Kathleen Henderson's drawings are as staged as any painting could be, and manage to gain something extra from their economy of means.

Having received her BFA in painting at Boston University in the mid-‘80s, Kathleen Henderson found a way to support herself by freelancing for the entertainment industry.  Among her work experiences, she lists painting actor Don Johnson’s bathroom (a real bathroom, she insists, not a set bathroom) on the set of “Nash Bridges” and the interior of the fictional house of Professor Brainard in the movie “Flubber,” a 1997 remake. Another assignment involved creating faux Old Master paintings for the walls of an “upscale whorehouse” just north of Boston.

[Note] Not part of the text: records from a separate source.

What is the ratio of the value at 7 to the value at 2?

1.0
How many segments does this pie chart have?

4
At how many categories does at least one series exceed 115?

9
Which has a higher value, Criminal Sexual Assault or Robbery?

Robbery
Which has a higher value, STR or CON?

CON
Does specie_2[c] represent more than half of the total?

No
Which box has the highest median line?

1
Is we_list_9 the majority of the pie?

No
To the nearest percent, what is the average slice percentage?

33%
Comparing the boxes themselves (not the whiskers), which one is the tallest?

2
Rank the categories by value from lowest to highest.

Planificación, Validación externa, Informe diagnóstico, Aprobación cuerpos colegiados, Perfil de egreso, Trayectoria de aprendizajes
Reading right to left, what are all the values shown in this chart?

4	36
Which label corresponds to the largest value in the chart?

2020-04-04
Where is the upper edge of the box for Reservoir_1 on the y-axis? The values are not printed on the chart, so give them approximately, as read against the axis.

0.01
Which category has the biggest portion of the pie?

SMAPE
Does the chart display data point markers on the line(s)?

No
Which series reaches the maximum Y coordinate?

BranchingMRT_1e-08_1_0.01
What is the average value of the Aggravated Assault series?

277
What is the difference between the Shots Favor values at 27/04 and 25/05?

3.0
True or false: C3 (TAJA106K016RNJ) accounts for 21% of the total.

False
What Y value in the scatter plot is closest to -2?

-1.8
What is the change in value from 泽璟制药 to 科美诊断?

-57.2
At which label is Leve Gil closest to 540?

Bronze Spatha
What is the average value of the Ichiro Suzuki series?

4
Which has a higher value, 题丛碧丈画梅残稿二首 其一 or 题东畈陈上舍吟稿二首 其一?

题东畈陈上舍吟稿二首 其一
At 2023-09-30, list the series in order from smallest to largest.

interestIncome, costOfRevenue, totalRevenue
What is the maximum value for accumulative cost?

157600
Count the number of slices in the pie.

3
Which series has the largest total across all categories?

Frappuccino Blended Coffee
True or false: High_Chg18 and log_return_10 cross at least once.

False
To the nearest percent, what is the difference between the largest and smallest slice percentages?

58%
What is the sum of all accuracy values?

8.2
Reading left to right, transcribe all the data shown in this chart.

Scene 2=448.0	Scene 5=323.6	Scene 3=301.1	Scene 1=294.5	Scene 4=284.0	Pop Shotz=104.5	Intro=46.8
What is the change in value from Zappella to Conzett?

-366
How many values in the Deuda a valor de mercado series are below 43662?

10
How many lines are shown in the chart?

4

When she curtly states that she doesn’t paint much anymore, preferring drawing instead, the implication is that drawing is the less-prostituted medium. Painting is about turning tricks, in more ways than one if you take into account the medium’s long association with illusionism. Presumably, drawing is where something more intimate can happen. Then again, perhaps intimacy is not the issue. Henderson’s drawings are not effusive confessions. They are as staged as any painting could be. What they gain from the economy of the medium is the impulsivity and quick-wittedness of sharp-tongued stand-up comedy.

Nonetheless, for all their wackiness, Henderson’s drawings pack in a wealth of art historical references. Others have noted the connection between her cartoonish style and that of Philip Guston’s late work, but if Guston is the authorial daddy figure, Nancy Spero would seem to be the mommy. And the more distant James Ensor, the grand daddy, and Ralph Eugene Meatyard, perhaps, a great uncle. And let’s not forget the Goya of the “Capriccios.” Indeed, caprice would seem to be the overarching theme of Henderson’s body of graphic work, whose own capriciousness reflects the larger lunacy of a world whose modern pretensions only magnify the grotesqueness of the violent impulses whose grip remains as fast as when Goya decried the gulf between an incipient Enlightenment and the savagery of everyday life under the rule of the Bourbons.

Thus, in Henderson’s world, Wonder Woman makes a sad appearance as “Junkie;” a figure with an enormous schlong supports a tottering human pyramid in “Too Big to Fail;” a casting director pulls and twists the nose of a woman auditioning for the role of Pinocchio in Toronto; and dandies with whips coach dancing half-naked women like circus animals. Pretty much everyone is a clown of some sort, menacing or pathetic or both.

All these figures provide Henderson with endless occasions for gestural studies, to the point where in some instances she dispenses entirely with any suggestion of narrative and, as in “Red—11 Figures,” simply arranges figures in a rhythmical composition.

A number of the drawings here allude to the flooding of New Orleans without actually naming the city, and to the 1955 MGM musical hit, “Kismet,” which was set in a fantastical version of ancient Baghdad. The reference, presumably, is meant as oblique commentary on America’s worst military misadventure since the Vietnam War. Now that the ocean which in 2005 flooded the Gulf coast is itself being flooded with the noxious discharge from the blown-out BP underwater oil well, drawings like the Noah’s-Ark-conjuring “House/Flood,” done in tarry brown, possess an uncanny synchronicity.

The figure in “Headstand,” who could be an inverted study of Cezanne’s solitary male “Bather,” is a relatively conventional drawing, but in the context of the other’s in this show stand’s for the artist’s own symbolic orientation. In a topsy-turvy world, it is those who can stand on their heads who can best observe the world clearly. It’s a job that Henderson relishes. We should be grateful that she no longer has to paint Don Johnson’s bathroom, though perhaps without that and similar experiences she might not have honed the gently sardonic eye she casts on contemporary absurdities.